18 marzo 2008

Bear Stearns - Porqué no confiar en los principales analistas financieros

Por Jonathan Stempel WASHINGTON, mar 17 (Reuters) - Confiar en las investigaciones de los analistas de Wall Street para advertir la crisis del banco Bear Stearns fue una propuesta perdedora.

El colapso del quinto mayor banco de inversión de Estados Unidos le dejó otro ojo morado a los analistas, que no lo vieron venir debido a que se enfocaron en los negocios y operaciones a largo plazo de Bear Stearns Cos (BSC.N: Cotización). Cotización).
Algunos inversionistas dijeron que el fracaso del banco fue generado por la psicología del mercado, una pérdida de confianza en operar con Bear que se salió de control.


Desde el mismo comienzo, e incluso más tarde, los analistas acusados de conocer íntimamente los negocios de Bear eran ampliamente optimistas sobre la capacidad del banco de capear la crisis del crédito. Algunos incluso pensaron que las acciones de Bear podrían subir hasta por encima de los 90 dólares por papel. Esa cifra está bien por encima del precio de 2 dólares por acción que JPMorgan Chase & Co (JPM.N: Cotización) acordó pagar el domingo por el banco de 85 años. Bear aceptó un rescate respaldado por la Reserva Federal estadounidense después de que algunos de sus clientes dejaron de hacer negocios con la empresa.
=====
● Ejercicios propuestos:
- a) Resume en dos oraciones el artículo sobre Bear Stearns.
- b) Contesta estas preguntas a partir del artículo sobre Bear Stearns:
(i) ¿A qué atribuyeron algunos inversionistas el fracaso del banco?
(ii) ¿Qué precio por acción acordó pagar JPMorgan Chase & Co por el banco?
(iii) ¿Cuántos años tenía el banco?
- c) Transcribe del artículo sobre Bear Stearns todo el fragmento que va desde "Bear Stearns - Porqué" hasta "(BSC.N: Cotización). Cotización).".
=====
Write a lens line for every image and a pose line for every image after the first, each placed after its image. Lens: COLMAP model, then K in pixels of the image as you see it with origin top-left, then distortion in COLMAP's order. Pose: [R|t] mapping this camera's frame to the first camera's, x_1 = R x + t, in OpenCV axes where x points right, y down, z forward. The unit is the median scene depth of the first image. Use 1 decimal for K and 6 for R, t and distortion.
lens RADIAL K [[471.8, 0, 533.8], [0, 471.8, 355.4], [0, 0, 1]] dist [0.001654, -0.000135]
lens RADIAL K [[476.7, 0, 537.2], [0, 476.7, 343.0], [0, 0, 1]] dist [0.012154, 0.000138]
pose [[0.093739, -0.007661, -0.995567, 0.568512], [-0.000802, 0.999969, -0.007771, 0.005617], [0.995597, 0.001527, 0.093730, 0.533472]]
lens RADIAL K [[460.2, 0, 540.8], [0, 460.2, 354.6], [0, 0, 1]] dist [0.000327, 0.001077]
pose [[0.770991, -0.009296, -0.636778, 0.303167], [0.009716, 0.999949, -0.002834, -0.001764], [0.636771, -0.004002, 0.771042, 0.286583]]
=====
● Respuestas esperadas:
- a) Los analistas de Wall Street no previeron la crisis de Bear Stearns, el quinto mayor banco de inversión de Estados Unidos, porque se enfocaron en sus negocios y operaciones a largo plazo y se mostraron ampliamente optimistas sobre su capacidad de capear la crisis del crédito. Después de que algunos clientes dejaron de operar con él, Bear aceptó un rescate respaldado por la Reserva Federal, y JPMorgan Chase acordó pagar 2 dólares por acción, muy por debajo de los más de 90 dólares que algunos analistas creían posibles.

- b)
(i) A la psicología del mercado, una pérdida de confianza en operar con Bear que se salió de control.
(ii) 2 dólares por acción.
(iii) 85 años.

- c)
Bear Stearns - Porqué no confiar en los principales analistas financieros

Por Jonathan Stempel WASHINGTON, mar 17 (Reuters) - Confiar en las investigaciones de los analistas de Wall Street para advertir la crisis del banco Bear Stearns fue una propuesta perdedora.

El colapso del quinto mayor banco de inversión de Estados Unidos le dejó otro ojo morado a los analistas, que no lo vieron venir debido a que se enfocaron en los negocios y operaciones a largo plazo de Bear Stearns Cos (BSC.N: Cotización). Cotización).